Chronique de Never Cry Another Tear – Bad Lieutenant
Bad Lieutenant - Never Cry Another Tear
Année : 2009
Genre : Alternatif, New Order revival
Chanson(s) préférée(s) : Sink Or Swim, Twist Or Fate, These Changes
Ian Curtis, Stephen Morris, Bernard Sumner et Peter Hook sont sur un bateau. Après plus de trente ans d’un brillante carrière musicale, qui reste-t-il sur le bateau ? Bernard Sumner et Stephen Morris. Se sont joints à l’équipage Phil Cunningham et Alex James, et cette belle équipée a rebaptisé le navire Bad Lieutenant.

Donc pour récapituler, en 1976, se forme Joy Division. En 1980, Ian Curticus se suicide, mais le reste du groupe décide de continuer, sous un nouveau nom : New Order, qui prospèrera jusqu’en 2006, où le bassiste, Peter Hook s’en va, parce qu’ils ne s’entend plus avec le reste du groupe. Les autres décident de continuer, mais sous un autre nom : Bad Lieutenant, rejoints par Alex James, le bassiste de Blur.
Après deux ans passés à le peaufiner, Bad Lieutenant nous sort enfin son premier album : Never Cry Another Tear. Bien sur, on évolue en terrain connu. La superbe voix de Bernard Sumner n’a pas changée, et évidemment, le son de New Order est toujours là, bien que sous une forme différente. Peut-on vraiment parler d’influence lorsque trois des membres du groupe, dont la tête de proue sont les mêmes ? Le nom change, mais les personnalités restent. Avec une équipe comme celle-là, le résultat était assuré d’avance.
Et ça commence très fort, par la superbe Sink Or Swim, qui fout la patate d’entrée de jeu ! C’est plein de guitares, et pour cause, la formation compte trois guitaristes ! Ici, le côté électronique de New Order a complètement disparu, mais on les reconnaît quand même dans la mélodie. Le ton est donné, on est ici sur un album beaucoup plus rock. On a même parfois le droit à des solos de guitares (Running Out Of Luck), c’est tout à fait inédit.

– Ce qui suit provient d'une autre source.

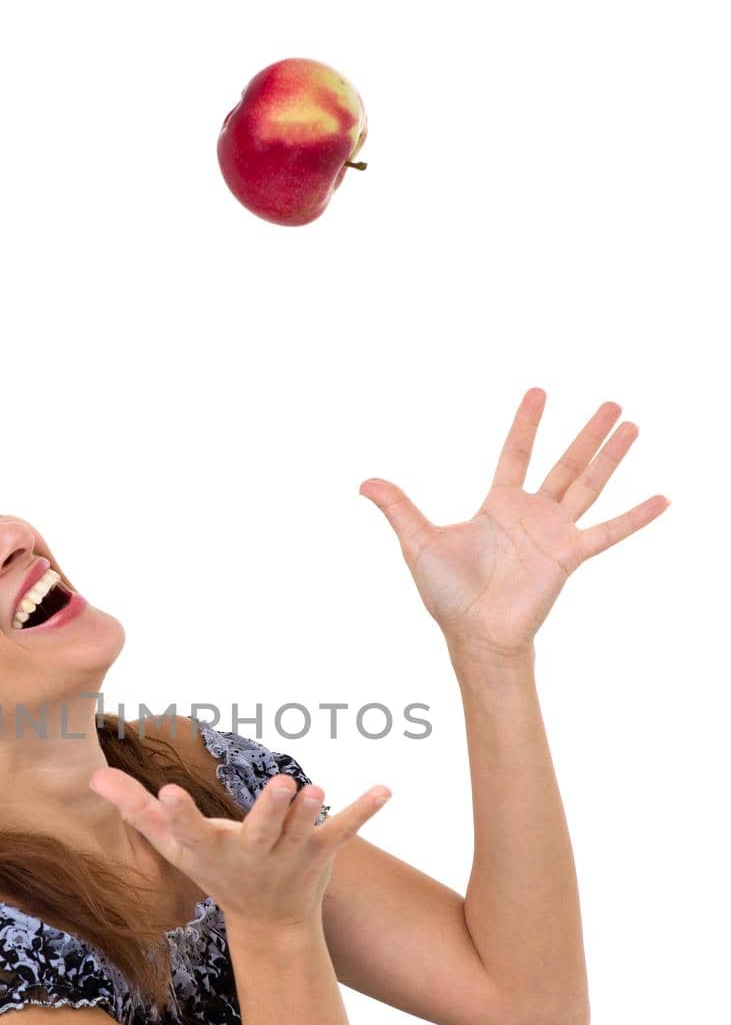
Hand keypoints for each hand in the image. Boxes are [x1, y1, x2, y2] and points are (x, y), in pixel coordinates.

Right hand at [88, 768, 391, 928]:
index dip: (177, 814)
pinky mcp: (321, 852)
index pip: (189, 832)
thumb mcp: (173, 846)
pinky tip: (386, 789)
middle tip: (284, 784)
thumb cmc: (215, 871)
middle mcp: (251, 855)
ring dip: (309, 813)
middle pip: (258, 832)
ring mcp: (289, 856)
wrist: (269, 925)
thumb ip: (135, 809)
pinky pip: (343, 831)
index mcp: (210, 852)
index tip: (167, 792)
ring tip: (318, 788)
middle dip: (270, 810)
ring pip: (301, 832)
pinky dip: (364, 811)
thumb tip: (91, 775)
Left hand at [358, 388, 670, 658]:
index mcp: (498, 506)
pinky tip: (662, 498)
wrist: (473, 633)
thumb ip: (399, 508)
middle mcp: (531, 515)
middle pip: (565, 464)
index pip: (516, 453)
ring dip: (611, 456)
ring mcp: (554, 534)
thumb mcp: (418, 542)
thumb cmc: (447, 594)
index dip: (527, 423)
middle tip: (612, 403)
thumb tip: (363, 482)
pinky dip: (636, 517)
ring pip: (588, 485)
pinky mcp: (569, 556)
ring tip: (632, 426)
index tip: (539, 391)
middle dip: (587, 433)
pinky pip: (608, 532)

Il faudra attendre la moitié de l’album pour retrouver les claviers sur Poisonous Intent, au refrain tellement New Order ! Mais dès le couplet, les guitares reprennent la main. Walk On Silver Water donne également un fort sentiment de déjà entendu, mais c’est ça qui est bon, pas vrai ? Sur le reste de l’album, les claviers resterons tout de même très discrets. Pas de doute, les années 80 sont terminées !
On est toutefois pas perdus, le son est extrêmement familier, digne des albums les plus alternatifs de New Order, et quand même relativement proche de leur dernier album : Waiting For The Siren’s Call. On a néanmoins une impression de fraicheur qui nous suit. Peut-être l’ambiance générale est-elle plus positive, plus entrainante !
On sent bien les deux ans de travail qui viennent derrière, l’album semble très travaillé et chaque piste est d’une richesse folle. Il faut dire qu’on a affaire à des professionnels. C’est leur métier, et ils le font bien, pour notre plus grand plaisir. Du haut de sa cinquantaine bien passée, Bernard Sumner a réussi à ne pas s’encrouter, et a réussi la performance, après tant d’années dans le monde de la musique, de se renouveler, et c’est quand même merveilleux.